Prove by induction on n: If a set A has n elements, its power set has 2^n elements.
*Given a set A, the power set of A is the set of all subsets of A
P(k)
The power of a set with k elements is $\displaystyle 2^k$
P(k+1)
The power of a set with k+1 elements is $\displaystyle 2^{k+1}$
Show that P(k+1) must be true if P(k) is true.
If a set of k elements has a power of $\displaystyle 2^k$
then an added element will form $\displaystyle 2^k$ new subsets as it can be placed with all $\displaystyle 2^k$ existing subsets.

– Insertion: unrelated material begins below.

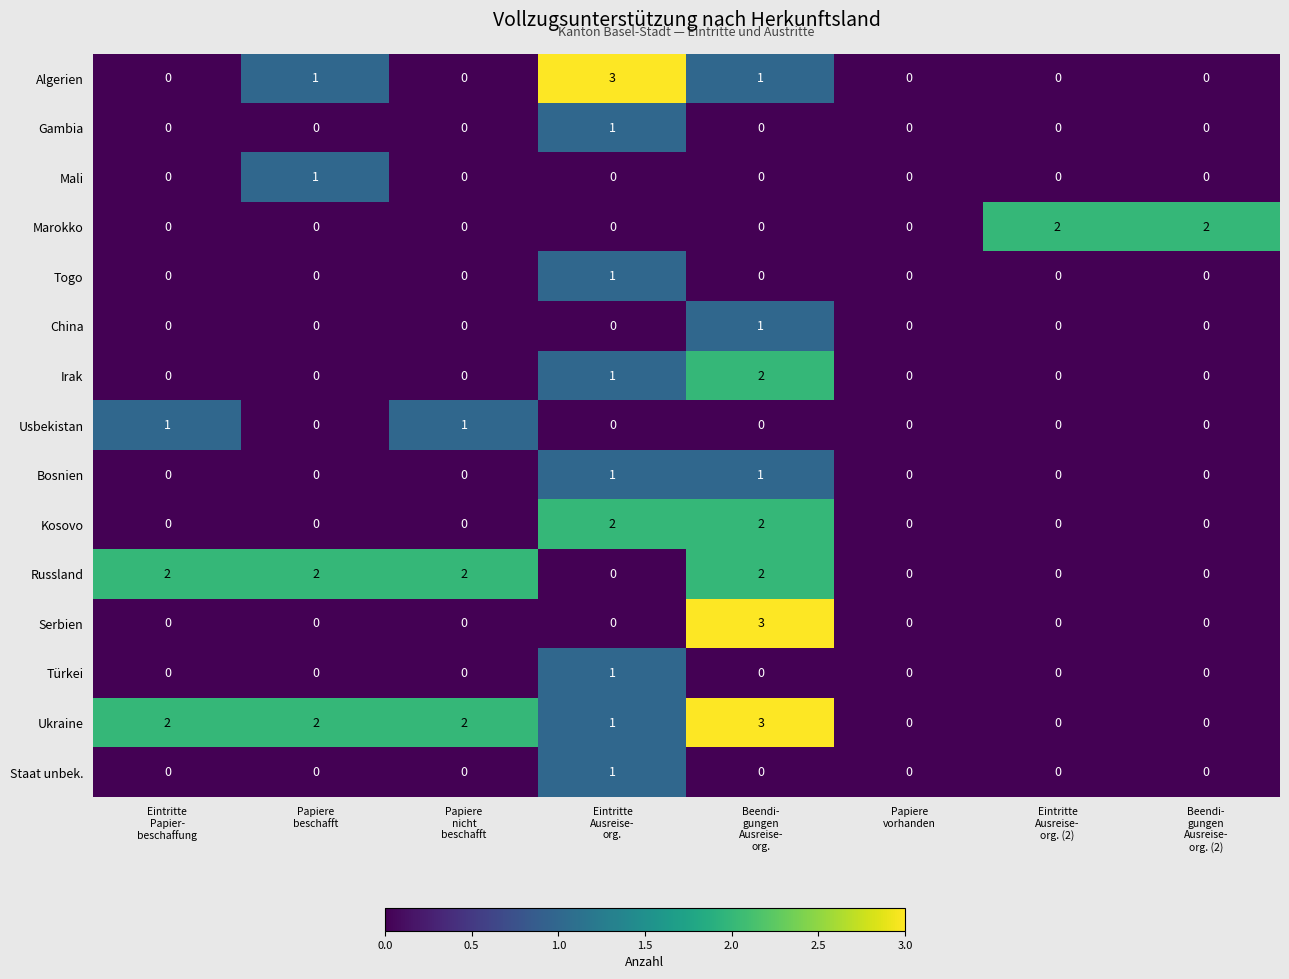

What is the total value across all series at Beendi-
gungen
Ausreise-
org.?

15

Therefore a set of k+1 elements has a power of $\displaystyle (2)2^k$ if a set of k elements has power $\displaystyle 2^k.$
Finally prove for the base case.
This proof turns on a simple fact: $\displaystyle 2^n+2^n=2(2^n)=2^{n+1}.$
Any subset of $\displaystyle \{1,2,\cdots,n\}$ is a subset of $\displaystyle \{1,2,\cdots,n,n+1\}.$
So by uniting any subset of $\displaystyle \{1,2,\cdots,n\}$ with $\displaystyle \{n+1}\}$ we get a subset of $\displaystyle \{1,2,\cdots,n+1\}$.